Defining "accuracy" of taxonomy classifiers
Taxonomy benchmark home
I measure sensitivity and error rate by
dividing a gold
standard database into several query and reference subsets by
splitting nodes at
different taxonomic levels, as described in
Validating Taxonomy Classifiers.
Reference data is sparse
In practice, only a small fraction of extant species
have been studied and named by taxonomists.
Incomplete reference data is therefore a severe problem for taxonomy
classifiers. To get a realistic validation of classifier performance it is
therefore important to have a balanced mix of "predictable" (i.e.,
named) and "unpredictable" (not named) cases at each rank.
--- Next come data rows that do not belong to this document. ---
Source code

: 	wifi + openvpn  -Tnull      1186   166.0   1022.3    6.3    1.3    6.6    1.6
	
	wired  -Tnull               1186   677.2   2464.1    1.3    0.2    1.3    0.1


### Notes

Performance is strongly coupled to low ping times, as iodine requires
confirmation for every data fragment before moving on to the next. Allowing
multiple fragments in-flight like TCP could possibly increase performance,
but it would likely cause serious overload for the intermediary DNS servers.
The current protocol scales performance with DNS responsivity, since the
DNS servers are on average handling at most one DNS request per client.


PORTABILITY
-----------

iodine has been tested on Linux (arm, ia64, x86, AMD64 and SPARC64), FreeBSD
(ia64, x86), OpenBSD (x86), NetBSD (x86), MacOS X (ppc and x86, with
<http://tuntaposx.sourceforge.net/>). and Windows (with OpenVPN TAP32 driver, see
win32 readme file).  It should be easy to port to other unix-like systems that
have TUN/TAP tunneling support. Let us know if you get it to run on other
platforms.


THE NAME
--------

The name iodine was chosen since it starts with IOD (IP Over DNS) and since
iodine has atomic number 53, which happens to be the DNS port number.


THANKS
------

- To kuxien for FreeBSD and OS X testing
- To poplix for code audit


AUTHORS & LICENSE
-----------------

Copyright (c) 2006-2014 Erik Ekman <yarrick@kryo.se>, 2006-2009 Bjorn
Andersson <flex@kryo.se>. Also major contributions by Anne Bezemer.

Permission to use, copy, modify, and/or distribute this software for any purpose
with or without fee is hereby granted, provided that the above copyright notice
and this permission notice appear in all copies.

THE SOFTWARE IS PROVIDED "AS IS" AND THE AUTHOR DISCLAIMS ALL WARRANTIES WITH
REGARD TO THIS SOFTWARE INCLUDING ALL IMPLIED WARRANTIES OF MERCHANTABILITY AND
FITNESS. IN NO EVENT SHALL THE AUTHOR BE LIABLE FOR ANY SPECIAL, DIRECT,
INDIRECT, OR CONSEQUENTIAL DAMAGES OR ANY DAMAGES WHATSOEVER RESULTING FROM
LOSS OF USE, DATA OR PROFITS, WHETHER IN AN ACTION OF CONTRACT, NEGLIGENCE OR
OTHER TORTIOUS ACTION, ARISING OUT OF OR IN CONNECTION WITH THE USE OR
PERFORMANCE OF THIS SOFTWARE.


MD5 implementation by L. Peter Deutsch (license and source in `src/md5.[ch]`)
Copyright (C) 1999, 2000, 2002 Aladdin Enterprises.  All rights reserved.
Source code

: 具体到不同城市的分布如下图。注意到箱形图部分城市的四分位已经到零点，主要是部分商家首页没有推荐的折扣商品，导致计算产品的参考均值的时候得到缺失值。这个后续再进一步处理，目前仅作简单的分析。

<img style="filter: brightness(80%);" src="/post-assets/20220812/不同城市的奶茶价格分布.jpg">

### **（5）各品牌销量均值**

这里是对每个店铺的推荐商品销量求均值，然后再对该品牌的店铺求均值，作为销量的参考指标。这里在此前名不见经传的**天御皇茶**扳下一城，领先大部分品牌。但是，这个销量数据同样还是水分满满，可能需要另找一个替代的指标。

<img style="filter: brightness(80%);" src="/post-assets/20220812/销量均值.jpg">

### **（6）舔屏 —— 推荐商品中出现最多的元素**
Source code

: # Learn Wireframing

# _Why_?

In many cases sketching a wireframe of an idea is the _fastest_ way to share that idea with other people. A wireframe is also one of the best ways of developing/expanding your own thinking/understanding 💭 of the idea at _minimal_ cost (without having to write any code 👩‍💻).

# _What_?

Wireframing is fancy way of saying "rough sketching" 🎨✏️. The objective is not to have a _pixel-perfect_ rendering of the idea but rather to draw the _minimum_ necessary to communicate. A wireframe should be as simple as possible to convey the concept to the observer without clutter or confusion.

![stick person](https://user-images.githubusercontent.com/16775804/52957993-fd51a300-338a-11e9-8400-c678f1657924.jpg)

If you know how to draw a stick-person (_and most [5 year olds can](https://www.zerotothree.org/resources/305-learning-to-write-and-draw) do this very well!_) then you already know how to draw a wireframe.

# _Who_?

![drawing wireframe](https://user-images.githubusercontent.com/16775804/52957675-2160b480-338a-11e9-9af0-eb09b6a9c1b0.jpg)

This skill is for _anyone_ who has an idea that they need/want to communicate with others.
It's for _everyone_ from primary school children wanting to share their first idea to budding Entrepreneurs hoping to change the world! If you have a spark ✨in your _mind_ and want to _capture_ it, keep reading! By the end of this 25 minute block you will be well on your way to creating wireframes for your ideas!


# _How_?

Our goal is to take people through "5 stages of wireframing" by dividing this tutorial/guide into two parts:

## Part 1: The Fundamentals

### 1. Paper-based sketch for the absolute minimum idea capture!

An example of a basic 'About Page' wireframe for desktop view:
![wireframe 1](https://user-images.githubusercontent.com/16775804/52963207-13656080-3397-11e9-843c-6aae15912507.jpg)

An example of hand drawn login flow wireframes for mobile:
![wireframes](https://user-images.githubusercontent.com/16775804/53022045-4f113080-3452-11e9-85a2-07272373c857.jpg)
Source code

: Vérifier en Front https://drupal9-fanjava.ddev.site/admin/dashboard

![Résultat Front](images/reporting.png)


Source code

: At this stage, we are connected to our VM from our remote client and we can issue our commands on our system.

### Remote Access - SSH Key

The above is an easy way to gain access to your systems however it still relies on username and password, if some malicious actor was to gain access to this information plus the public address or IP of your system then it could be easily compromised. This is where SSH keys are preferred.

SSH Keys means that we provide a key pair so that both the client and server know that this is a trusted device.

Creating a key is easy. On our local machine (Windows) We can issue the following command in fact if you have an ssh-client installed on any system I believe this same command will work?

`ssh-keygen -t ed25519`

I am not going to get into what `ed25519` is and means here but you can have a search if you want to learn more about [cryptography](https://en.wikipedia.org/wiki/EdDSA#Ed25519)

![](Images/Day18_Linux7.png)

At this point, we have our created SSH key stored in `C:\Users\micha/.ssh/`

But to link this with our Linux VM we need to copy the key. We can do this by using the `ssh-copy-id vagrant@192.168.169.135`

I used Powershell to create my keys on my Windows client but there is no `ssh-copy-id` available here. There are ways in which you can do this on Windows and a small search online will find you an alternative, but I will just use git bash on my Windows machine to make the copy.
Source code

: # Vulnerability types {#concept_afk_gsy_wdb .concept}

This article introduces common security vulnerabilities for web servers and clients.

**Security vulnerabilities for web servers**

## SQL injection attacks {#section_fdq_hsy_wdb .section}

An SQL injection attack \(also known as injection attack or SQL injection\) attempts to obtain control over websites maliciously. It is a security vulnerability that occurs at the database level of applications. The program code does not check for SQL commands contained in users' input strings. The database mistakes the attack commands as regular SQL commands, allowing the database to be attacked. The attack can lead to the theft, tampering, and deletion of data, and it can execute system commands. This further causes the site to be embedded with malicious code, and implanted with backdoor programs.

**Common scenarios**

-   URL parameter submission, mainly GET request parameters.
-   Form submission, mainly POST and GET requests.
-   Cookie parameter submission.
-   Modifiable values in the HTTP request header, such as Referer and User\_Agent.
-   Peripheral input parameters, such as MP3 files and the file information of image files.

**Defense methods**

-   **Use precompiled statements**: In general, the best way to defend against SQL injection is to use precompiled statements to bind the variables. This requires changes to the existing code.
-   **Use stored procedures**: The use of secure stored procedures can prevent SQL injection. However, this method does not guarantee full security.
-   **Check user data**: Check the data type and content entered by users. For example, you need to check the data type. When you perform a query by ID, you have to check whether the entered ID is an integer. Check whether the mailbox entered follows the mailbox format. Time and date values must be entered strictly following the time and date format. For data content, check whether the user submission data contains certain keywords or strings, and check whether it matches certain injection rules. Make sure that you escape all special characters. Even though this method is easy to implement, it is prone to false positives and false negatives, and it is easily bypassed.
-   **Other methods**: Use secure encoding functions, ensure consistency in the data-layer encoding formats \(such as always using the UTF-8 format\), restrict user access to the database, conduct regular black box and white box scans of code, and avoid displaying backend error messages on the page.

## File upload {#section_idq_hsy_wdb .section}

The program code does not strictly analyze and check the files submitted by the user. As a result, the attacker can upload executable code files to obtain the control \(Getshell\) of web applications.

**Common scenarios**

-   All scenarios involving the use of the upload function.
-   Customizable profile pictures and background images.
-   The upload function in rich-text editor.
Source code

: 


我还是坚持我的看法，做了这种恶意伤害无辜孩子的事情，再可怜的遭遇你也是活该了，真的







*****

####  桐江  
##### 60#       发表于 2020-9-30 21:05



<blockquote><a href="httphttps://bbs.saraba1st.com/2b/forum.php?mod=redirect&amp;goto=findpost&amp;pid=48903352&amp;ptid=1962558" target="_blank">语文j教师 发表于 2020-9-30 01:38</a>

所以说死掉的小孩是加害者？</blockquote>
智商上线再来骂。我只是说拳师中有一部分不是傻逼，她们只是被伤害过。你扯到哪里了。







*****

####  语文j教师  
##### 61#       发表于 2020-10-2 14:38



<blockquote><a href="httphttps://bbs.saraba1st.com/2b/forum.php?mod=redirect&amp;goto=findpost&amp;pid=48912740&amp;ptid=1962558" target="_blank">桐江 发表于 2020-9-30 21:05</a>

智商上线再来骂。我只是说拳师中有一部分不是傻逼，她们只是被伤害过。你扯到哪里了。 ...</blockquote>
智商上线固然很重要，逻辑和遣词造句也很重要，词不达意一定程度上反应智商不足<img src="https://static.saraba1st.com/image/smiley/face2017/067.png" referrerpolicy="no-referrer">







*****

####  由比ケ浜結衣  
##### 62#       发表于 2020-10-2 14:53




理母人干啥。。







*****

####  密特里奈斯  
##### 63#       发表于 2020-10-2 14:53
Predictable and unpredictable taxa
In practice, for a given query dataset reference database, some taxa
will be present in both the query and reference ("predictable" taxa), some will be
present only in the query set ("unpredictable" taxa), and some taxa will be present
only in the reference set ("decoy" taxa -- if these appear in a prediction they
are always false positives).
Leave-one-out validation is unrealistic
The RDP leave-one-out validation approach is not realistic because a large
majority of taxa are can be predicted because there will
usually be several examples of the query genus in the training data even after
the query sequence has been removed,
which will often not be the case with real data.
Defining sensitivity and error rates
I define sensitivity to be the fraction of "predictable" taxa that are correctly
predicted by the classifier at a given value of a
confidence score, averaged over all query-reference pairs. I define the error
rate to be the fraction of predictions that are incorrect at that score (false
positives and false negatives, again averaged over all pairs. For classifiers
that do not report a confidence score, all predictions are included. See
taxonomy classification errors.
Down-weighting over-represented taxa
Averages are weighted so that there are an equal number of predictable and
unpredictable taxa on the query-reference pair, and each taxon name has the same
weight (to correct for highly overrepresented taxa such as the genus Streptomyces which is found in 513 = 5% of the RDP training sequences).